In 2011, Russian officials already warned the FBI that Tamerlan Tsarnaev “was a follower of radical Islam and a strong believer” and “had changed drastically since 2010.”

According to the report, a reason for not thorough enough assessment in FBI’s pre-bombing investigation is that the Russian government, despite requests from the FBI, withheld key information about Tamerlan Tsarnaev, who was killed in a shootout with the police after the bombing last April.

The report particularly referred to a phone conversation between Tsarnaev and his mother, when they discussed jihad. Russian security services intercepted the chat long before the attack, but shared it with the US intelligence after the bombing.

It was also said that Russia declined at least two requests from the FBI for additional information they may have had on Tsarnaev.

The Obama administration briefed Congress on Thursday on the intelligence community inspectors general's findings. It also questioned whether there were any missed opportunities to share information that could have prevented the attack.

"We will always ask ourselves what more we could have done to prevent this or another tragedy.
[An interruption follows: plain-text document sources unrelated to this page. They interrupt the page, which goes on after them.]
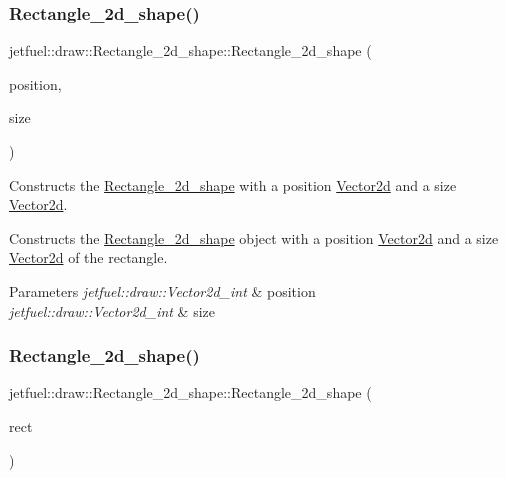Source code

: \subsubsection{\texorpdfstring{Rectangle\+\_\+2d\+\_\+shape()}{Rectangle\_2d\_shape()}\hspace{0.1cm}{\footnotesize\ttfamily [1/2]}}
{\footnotesize\ttfamily jetfuel\+::draw\+::\+Rectangle\+\_\+2d\+\_\+shape\+::\+Rectangle\+\_\+2d\+\_\+shape (\begin{DoxyParamCaption}\item[{\hyperlink{classjetfuel_1_1draw_1_1Vector2d}{Vector2d\+\_\+int}}]{position,  }\item[{\hyperlink{classjetfuel_1_1draw_1_1Vector2d}{Vector2d\+\_\+int}}]{size }\end{DoxyParamCaption})}



Constructs the \hyperlink{classjetfuel_1_1draw_1_1Rectangle__2d__shape}{Rectangle\+\_\+2d\+\_\+shape} with a position \hyperlink{classjetfuel_1_1draw_1_1Vector2d}{Vector2d} and a size \hyperlink{classjetfuel_1_1draw_1_1Vector2d}{Vector2d}. 

Constructs the \hyperlink{classjetfuel_1_1draw_1_1Rectangle__2d__shape}{Rectangle\+\_\+2d\+\_\+shape} object with a position \hyperlink{classjetfuel_1_1draw_1_1Vector2d}{Vector2d} and a size \hyperlink{classjetfuel_1_1draw_1_1Vector2d}{Vector2d} of the rectangle.


\begin{DoxyParams}{Parameters}
{\em jetfuel\+::draw\+::\+Vector2d\+\_\+int} & position \\
\hline
{\em jetfuel\+::draw\+::\+Vector2d\+\_\+int} & size \\
\hline
\end{DoxyParams}
\mbox{\label{classjetfuel_1_1draw_1_1Rectangle__2d__shape_a5b75e1dc1fe55ecf69b551888d78e352}} 
\subsubsection{\texorpdfstring{Rectangle\+\_\+2d\+\_\+shape()}{Rectangle\_2d\_shape()}\hspace{0.1cm}{\footnotesize\ttfamily [2/2]}}
{\footnotesize\ttfamily jetfuel\+::draw\+::\+Rectangle\+\_\+2d\+\_\+shape\+::\+Rectangle\+\_\+2d\+\_\+shape (\begin{DoxyParamCaption}\item[{\hyperlink{classjetfuel_1_1draw_1_1Rect2d}{Rect2d\+\_\+int}}]{rect }\end{DoxyParamCaption})}




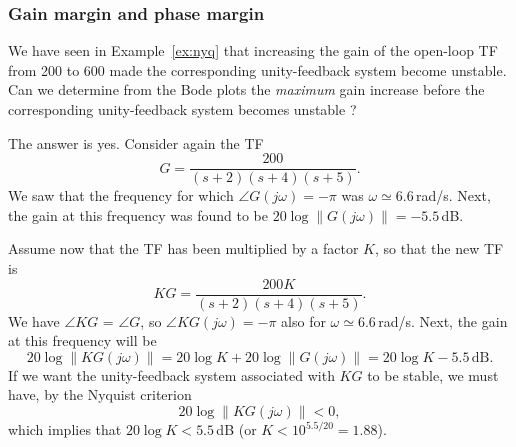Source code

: \documentclass[a4paper,11pt]{report}
\theoremstyle{definition}
\begin{document}




\subsubsection{Gain margin and phase margin}

We have seen in Example~\ref{ex:nyq} that increasing the gain of the
open-loop TF from 200 to 600 made the corresponding unity-feedback
system become unstable. Can we determine from the Bode plots the
\emph{maximum} gain increase before the corresponding unity-feedback
system becomes unstable ?

The answer is yes. Consider again the TF
\[
G=\frac{200}{(s+2)(s+4)(s+5)}.
\]
We saw that the frequency for which $\angle G(j\omega) = -\pi$ was
$\omega\simeq 6.6$\,rad/s. Next, the gain at this frequency was found
to be $20\log\|G(j\omega)\|=-5.5$\,dB.

Assume now that the TF has been multiplied by a factor $K$, so that
the new TF is
\[
KG = \frac{200K}{(s+2)(s+4)(s+5)}.
\]
We have $\angle KG$ = $\angle G$, so $\angle KG(j\omega) = -\pi$ also for
$\omega\simeq 6.6$\,rad/s. Next, the gain at this frequency will be
\[
20\log\|KG(j\omega)\| = 20\log K + 20\log\|G(j\omega)\|= 20\log K -5.5\,\mathrm{dB}.
\]
If we want the unity-feedback system associated with $KG$
to be stable, we must have, by the Nyquist criterion
\[
20\log\|KG(j\omega)\| < 0,
\]
which implies that $20\log K<5.5$\,dB (or $K< 10^{5.5/20}=1.88$).
\end{document}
What we may never understand is why the Russians didn't share more with us to aid in the FBI's investigation," the top Democrat on the House Intelligence Committee Rep. Dutch Ruppersberger said.

While the US inspectors general insist information that Russia did not provide on time might have thwarted the attack, Russia’s Foreign Ministry considers such conclusions are an attempt “to whitewash the American special services that missed preparation for terrorist act.”

“At this, it seems, there are tries to shift the responsibility for failures on us,” Russian Foreign Ministry spokesman Aleksandr Lukashevich said in a statement on Saturday, stressing that this comes amid anti-Russian campaign launched in the US over the events in Ukraine and Crimea.

“If so, then we are dealing with unworthy approach, which means further undermined confidence that is necessary for achieving common objectives in the fight against international terrorism,” he added.

Lukashevich stresses that Moscow “does not understand” why such insinuations are “being spread” if “at one time we discussed with the American side, including through the channels of information exchange of relevant services, all the circumstances of the case.”

“Russian authorities, long before the Boston terrorist attack, gave the US information on Tsarnaev, which for various reasons were not considered properly. For members of Congress, who visited Moscow in June last year, we held a special briefing, where they received answers to their questions,” Lukashevich pointed out.